Re^2: Writing a better Modern::Perl
by ikegami (Pope) on Oct 08, 2010 at 15:48 UTC

    I still rather "use 5.010; use strict; use warnings;"

    One less now

    $ perl -e'use 5.012; print $x' Global symbol "$x" requires explicit package name at -e line 1. Execution of -e aborted due to compilation errors.
      I will still write 'use strict;' even if I do a 'use 5.012'. It's a little effort, and I'm not going to assume everyone will know that at some point in time use 5.xxx implied use strict, and that they know at which point in time that was.

      Besides, writing "use 5.012;" without a "use strict;" runs the risk someone removes the "use 5.012;" (not unreasonable if there's nothing in the code that actually needs 5.012...), and then have it be without strict.
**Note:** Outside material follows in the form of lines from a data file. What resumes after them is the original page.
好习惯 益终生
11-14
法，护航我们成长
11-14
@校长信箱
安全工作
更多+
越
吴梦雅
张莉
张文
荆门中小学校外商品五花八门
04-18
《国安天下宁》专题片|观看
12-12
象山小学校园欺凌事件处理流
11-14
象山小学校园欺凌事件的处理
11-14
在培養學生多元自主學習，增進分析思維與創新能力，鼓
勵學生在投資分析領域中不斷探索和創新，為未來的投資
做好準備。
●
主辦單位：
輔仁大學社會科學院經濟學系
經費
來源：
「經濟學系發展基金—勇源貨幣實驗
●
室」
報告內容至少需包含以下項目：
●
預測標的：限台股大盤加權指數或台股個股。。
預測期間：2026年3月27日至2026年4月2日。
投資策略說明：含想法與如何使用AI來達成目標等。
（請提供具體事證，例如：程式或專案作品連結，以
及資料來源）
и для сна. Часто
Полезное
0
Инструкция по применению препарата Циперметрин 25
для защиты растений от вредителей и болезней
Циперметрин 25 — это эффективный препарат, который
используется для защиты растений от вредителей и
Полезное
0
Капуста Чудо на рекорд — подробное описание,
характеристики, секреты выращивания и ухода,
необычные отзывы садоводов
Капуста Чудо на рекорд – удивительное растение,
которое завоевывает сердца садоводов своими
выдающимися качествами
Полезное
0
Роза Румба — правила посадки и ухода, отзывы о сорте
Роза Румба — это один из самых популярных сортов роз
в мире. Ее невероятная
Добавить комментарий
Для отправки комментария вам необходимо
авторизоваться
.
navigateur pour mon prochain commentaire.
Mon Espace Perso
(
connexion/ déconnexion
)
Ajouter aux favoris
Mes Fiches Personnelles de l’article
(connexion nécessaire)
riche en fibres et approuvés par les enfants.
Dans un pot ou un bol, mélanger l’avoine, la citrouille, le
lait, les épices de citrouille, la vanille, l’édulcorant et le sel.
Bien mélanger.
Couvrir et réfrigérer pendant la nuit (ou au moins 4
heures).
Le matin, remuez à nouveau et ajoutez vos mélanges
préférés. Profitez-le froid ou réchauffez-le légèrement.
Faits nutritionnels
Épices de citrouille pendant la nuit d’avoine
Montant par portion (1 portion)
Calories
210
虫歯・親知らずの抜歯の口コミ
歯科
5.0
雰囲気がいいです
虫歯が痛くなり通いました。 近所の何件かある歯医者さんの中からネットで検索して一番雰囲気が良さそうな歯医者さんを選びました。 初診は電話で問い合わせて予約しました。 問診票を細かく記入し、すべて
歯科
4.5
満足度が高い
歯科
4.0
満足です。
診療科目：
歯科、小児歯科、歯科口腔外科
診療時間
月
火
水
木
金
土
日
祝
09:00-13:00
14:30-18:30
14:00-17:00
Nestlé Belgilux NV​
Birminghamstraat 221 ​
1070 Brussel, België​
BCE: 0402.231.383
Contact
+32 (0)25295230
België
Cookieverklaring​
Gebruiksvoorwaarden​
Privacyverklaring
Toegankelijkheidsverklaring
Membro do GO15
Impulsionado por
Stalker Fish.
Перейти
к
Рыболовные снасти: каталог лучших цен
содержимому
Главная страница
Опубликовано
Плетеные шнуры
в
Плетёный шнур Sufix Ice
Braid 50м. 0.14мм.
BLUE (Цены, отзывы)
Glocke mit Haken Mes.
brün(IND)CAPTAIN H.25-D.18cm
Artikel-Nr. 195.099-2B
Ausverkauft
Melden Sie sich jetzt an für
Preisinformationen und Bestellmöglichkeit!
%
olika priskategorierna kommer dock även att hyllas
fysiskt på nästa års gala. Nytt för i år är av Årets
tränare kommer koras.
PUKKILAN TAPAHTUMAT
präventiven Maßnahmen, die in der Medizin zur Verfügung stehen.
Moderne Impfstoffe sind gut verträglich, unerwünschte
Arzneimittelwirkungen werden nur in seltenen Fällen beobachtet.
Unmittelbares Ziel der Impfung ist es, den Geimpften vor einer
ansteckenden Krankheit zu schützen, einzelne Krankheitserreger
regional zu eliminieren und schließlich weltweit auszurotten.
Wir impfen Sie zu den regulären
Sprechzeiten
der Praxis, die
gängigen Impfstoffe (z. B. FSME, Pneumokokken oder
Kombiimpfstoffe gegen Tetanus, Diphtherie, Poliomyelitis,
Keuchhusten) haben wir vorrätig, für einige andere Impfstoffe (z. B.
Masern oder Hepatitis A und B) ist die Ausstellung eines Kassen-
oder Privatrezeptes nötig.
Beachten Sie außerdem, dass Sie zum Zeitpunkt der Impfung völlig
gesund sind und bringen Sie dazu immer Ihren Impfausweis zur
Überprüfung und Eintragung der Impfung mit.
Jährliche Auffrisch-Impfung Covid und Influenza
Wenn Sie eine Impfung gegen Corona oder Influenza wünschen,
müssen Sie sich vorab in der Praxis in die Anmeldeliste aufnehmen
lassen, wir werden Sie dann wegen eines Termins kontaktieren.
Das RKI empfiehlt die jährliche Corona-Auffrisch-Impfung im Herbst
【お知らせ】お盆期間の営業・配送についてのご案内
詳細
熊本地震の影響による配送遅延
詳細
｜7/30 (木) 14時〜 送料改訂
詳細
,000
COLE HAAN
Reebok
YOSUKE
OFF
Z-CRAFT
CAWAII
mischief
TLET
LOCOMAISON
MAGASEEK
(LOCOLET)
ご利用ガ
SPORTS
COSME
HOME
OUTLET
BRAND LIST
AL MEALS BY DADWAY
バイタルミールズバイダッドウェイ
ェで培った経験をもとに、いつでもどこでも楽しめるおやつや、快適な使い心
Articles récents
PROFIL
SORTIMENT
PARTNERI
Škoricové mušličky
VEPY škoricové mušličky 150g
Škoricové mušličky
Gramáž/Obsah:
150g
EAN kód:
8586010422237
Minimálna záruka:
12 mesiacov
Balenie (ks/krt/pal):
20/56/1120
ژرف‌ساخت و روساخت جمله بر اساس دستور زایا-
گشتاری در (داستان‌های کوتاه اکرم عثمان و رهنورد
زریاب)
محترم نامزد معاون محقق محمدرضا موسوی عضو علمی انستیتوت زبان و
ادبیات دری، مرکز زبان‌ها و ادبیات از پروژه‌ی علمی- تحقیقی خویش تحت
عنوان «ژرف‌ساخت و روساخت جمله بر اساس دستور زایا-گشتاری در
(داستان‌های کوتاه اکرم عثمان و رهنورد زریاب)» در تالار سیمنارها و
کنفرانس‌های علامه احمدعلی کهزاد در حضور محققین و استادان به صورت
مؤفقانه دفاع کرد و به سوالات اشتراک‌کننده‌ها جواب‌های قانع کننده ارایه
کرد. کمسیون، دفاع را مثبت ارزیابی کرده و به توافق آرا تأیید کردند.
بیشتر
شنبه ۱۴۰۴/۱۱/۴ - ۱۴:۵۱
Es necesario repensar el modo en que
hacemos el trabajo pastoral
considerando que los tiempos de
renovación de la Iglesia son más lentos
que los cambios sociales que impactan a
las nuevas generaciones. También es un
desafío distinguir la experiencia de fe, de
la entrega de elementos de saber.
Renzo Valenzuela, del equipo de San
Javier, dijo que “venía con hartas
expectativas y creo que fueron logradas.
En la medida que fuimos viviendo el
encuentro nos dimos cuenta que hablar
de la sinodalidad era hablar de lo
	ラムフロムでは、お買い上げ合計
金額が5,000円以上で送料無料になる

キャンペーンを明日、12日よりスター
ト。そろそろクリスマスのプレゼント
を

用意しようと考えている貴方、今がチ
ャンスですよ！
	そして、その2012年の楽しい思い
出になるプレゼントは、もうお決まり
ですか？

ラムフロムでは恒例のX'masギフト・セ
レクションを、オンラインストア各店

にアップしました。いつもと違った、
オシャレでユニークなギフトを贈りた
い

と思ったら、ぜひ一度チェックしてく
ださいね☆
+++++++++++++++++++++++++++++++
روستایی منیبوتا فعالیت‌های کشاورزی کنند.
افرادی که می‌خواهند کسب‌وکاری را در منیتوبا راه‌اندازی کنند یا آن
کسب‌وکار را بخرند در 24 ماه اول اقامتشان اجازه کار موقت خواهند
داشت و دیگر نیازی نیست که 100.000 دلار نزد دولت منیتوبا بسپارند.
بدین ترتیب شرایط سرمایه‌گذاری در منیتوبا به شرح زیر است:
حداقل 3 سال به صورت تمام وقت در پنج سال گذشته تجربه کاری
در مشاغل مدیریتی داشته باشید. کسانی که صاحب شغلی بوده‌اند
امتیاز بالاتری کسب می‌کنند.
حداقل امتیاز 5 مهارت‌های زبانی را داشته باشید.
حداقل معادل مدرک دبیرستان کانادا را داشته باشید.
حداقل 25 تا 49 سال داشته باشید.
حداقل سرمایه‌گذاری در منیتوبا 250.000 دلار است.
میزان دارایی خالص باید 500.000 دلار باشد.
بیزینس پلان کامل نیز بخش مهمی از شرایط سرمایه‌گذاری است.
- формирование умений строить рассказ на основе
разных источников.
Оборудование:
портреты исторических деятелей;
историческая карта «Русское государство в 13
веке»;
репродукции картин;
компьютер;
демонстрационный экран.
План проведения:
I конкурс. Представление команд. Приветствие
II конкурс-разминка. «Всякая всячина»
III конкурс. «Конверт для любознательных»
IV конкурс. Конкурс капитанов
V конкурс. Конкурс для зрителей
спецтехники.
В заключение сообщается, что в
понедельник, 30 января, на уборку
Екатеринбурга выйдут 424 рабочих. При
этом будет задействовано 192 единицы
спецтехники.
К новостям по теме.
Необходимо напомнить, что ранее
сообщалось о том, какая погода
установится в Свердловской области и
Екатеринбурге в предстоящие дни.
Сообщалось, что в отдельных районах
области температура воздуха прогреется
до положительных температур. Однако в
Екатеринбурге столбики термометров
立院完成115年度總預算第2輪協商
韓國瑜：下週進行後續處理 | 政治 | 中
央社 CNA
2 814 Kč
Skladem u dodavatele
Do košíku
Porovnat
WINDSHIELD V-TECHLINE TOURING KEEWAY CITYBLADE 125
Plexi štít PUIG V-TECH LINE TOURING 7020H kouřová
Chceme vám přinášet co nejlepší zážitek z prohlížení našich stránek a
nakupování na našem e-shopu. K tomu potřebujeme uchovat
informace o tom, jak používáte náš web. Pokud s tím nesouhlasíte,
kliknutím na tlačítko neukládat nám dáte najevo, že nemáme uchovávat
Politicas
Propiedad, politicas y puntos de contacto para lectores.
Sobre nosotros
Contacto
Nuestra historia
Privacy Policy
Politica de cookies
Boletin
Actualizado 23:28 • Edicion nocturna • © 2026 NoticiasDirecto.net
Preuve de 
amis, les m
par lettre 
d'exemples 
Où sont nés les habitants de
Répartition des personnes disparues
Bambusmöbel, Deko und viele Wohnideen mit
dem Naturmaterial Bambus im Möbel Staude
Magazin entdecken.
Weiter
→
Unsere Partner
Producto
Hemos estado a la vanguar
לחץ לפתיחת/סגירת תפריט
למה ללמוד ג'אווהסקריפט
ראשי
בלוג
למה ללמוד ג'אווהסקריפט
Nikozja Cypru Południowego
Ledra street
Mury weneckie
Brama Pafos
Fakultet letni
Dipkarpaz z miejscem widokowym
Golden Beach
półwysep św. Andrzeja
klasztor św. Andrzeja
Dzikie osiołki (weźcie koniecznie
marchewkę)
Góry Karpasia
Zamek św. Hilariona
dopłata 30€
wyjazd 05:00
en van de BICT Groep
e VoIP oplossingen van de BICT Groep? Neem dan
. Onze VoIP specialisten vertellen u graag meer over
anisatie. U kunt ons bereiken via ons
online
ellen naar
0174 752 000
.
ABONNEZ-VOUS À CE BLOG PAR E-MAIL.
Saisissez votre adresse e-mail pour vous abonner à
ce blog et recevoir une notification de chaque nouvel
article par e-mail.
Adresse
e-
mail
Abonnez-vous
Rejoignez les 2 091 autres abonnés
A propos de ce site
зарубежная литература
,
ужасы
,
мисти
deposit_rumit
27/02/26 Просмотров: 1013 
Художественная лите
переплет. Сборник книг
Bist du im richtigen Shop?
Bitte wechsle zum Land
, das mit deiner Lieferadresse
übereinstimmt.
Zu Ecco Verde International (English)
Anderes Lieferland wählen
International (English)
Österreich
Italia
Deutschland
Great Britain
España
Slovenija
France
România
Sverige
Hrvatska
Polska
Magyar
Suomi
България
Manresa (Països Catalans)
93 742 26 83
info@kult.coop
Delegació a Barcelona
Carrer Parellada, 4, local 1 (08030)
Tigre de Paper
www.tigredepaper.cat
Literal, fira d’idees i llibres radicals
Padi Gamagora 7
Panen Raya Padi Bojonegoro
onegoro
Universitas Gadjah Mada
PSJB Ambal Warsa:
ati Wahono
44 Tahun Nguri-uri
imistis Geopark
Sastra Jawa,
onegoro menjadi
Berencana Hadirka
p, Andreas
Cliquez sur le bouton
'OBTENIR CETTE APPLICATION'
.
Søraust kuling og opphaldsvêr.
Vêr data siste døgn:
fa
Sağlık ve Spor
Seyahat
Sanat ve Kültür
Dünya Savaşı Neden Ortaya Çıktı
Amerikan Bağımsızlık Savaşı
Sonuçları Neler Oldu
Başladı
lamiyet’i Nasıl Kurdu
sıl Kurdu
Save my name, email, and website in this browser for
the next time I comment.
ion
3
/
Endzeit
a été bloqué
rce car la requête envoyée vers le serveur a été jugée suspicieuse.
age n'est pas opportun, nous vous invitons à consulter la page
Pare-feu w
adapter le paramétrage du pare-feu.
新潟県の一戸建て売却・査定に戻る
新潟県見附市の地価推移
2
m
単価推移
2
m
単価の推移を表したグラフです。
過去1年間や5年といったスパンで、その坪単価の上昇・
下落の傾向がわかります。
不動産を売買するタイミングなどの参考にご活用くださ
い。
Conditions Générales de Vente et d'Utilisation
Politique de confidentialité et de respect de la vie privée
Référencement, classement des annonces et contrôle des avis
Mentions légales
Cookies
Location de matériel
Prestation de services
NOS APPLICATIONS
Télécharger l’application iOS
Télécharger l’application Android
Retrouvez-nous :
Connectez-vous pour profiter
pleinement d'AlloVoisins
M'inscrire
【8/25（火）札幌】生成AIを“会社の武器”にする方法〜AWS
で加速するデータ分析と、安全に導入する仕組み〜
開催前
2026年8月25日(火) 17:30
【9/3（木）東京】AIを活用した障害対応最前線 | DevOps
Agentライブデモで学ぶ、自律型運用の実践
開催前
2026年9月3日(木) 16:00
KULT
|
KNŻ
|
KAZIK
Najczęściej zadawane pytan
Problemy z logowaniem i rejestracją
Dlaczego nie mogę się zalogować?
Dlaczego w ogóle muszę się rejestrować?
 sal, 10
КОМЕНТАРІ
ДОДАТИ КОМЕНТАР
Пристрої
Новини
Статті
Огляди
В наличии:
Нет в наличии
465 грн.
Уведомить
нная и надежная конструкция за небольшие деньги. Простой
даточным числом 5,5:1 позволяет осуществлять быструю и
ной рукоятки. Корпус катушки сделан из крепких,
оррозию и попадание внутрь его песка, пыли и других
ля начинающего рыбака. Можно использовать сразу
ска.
      I never liked the idea that "use 5.XXX" implies subtle changed behaviour other than "without the mentioned version, it's unlikely to compile". I prefer "use 5.XXX" to mean one of "if you try to compile this with 5.YYY, where YYY < XXX, you'll fail" or "this code will trigger a bug in 5.YYY, which was fixed in 5.XXX". The implicite turning on of strict isn't such a change. Now it mean "if you try to run this with 5.YYY, I'm going to keep quiet if you screw up". Not what I expect of a helpful language.

      I will only slap a "use 5.012;" label on my code if there's actually anything in my code that won't run on 5.010. So far, I've written next to no code that needs 5.012. I'm not going to artificially restrict my code to a certain version just so I don't have to type a few keystrokes (which I don't have to type in the first place - an editor macro does that for me).

        I will only slap a "use 5.012;" label on my code if there's actually anything in my code that won't run on 5.010.

        Me too.

        I will still write 'use strict;' even if I do a 'use 5.012'

        Me too. I've been requiring a Perl version in Makefile if necessary, and I use features to grab the features I use in the scripts and modules.

        or "this code will trigger a bug in 5.YYY, which was fixed in 5.XXX".

        There wouldn't be a need for a pragma in that scenario. features is used for backwards incompatible changes, not pure bug fixes.

        Now it mean "if you try to run this with 5.YYY, I'm going to keep quiet if you screw up". Not what I expect of a helpful language.

        I don't know what you mean. What errors does use 5.xxx; silence?